* _EXERCISE DIRECTIONS_: In the Beats by Dre text below, condense the paragraph that begins "And when rules might have gotten in the way" into a short bulleted list that keeps its main facts.

* _READING TEXT_:
"""
By knowing and embracing who and what they aren’t for, Beats by Dre absolutely kills it with the people they are for. This just might explain Apple’s 2012 purchase of the brand for $3 billion.
Back in the day, before Beyonce had her Beyhive, and just when Justin Bieber was old enough to get his driver’s license, Beats by Dre had celebrity endorsements locked down. Since the brand’s inception—starting with when Lebron James gifted the entire Cleveland Cavaliers team bespoke Beats—celebrities have happily and quite visibly worn the buds. Household names like Nicki Minaj, Lady Gaga, Kyli Jenner, DJ Khaled, Justin Bieber, Travis Scott, Michael Phelps, Pharrell, Will.i.am, the entire US 2018 Olympics basketball team, and the list goes on and on.
And it still does, as seen in 2019’s ‘Unleashed’, the director Hiro Murai’s ad for the brands’ new Powerbeats Pro wireless headphones. The ad featured no fewer than 13 of sports’ biggest stars, including Simone Biles, Odell Beckham Jr., Serena Williams, Shaun White, and Ramla Ali.
And when rules might have gotten in the way, Beats by Dre played offense. Like in 2012, at the London Olympics, when they sent Beats in the colors of the Union Jack to the entire Great Britain team. (Unfortunately, a rule prevented the athletes from wearing the headphones—but not before many top athletes were seen on social media doing so.)
In 2014, San Francisco 49ers quarterback Colin Kapeernich gave the brand a widely viewed product placement when he (controversially, we might add) wore bright pink Beats around his neck at a televised post-game press conference. Interestingly, given the NFL had a sponsorship agreement with Bose, a major headphone competitor, this meant that Kaepernick, and by extension, Apple, may have been throwing shade at the league’s authority.
Although Kaepernick was fined $10,000 by the league, it didn’t deter three other massively popular NFL players to wear their own Beats at pre-game warmups a week later. Express Yourself, indeed.
And the brand has not stopped staying one step ahead. Which brings us to the third reason Beats by Dre is a brand we love.
A long-time friend of the NBA, Beats by Dre hasn’t let 2020’s pandemic sideline their sports presence. Instead, they turned their attention to the growing industry of eSports—which, according to Statista, is expected to reach a global market revenue of almost 1.6 billion U.S. dollars in 2023.
"""
* _DATASET EXCERPTS_:
"""
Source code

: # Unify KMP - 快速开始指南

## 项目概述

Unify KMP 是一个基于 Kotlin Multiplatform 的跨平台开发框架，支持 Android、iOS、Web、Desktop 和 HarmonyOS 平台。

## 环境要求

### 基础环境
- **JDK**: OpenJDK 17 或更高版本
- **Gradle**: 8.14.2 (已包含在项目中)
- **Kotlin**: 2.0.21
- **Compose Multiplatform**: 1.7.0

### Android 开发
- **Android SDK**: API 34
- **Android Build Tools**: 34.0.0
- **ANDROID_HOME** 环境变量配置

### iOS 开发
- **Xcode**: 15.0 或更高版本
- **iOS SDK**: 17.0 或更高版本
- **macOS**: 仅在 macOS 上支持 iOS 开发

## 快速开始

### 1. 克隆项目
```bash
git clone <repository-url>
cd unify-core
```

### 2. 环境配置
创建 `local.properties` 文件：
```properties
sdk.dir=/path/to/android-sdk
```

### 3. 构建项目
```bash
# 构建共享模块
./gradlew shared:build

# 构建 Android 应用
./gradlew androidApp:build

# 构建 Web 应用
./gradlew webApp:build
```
"""
* _RESULT OF THE EXERCISE_:
- When rules might have gotten in the way, Beats by Dre played offense.
- At the 2012 London Olympics, the brand sent Beats in Union Jack colors to the entire Great Britain team.
- A rule prevented the athletes from wearing the headphones, but not before many top athletes were seen wearing them on social media.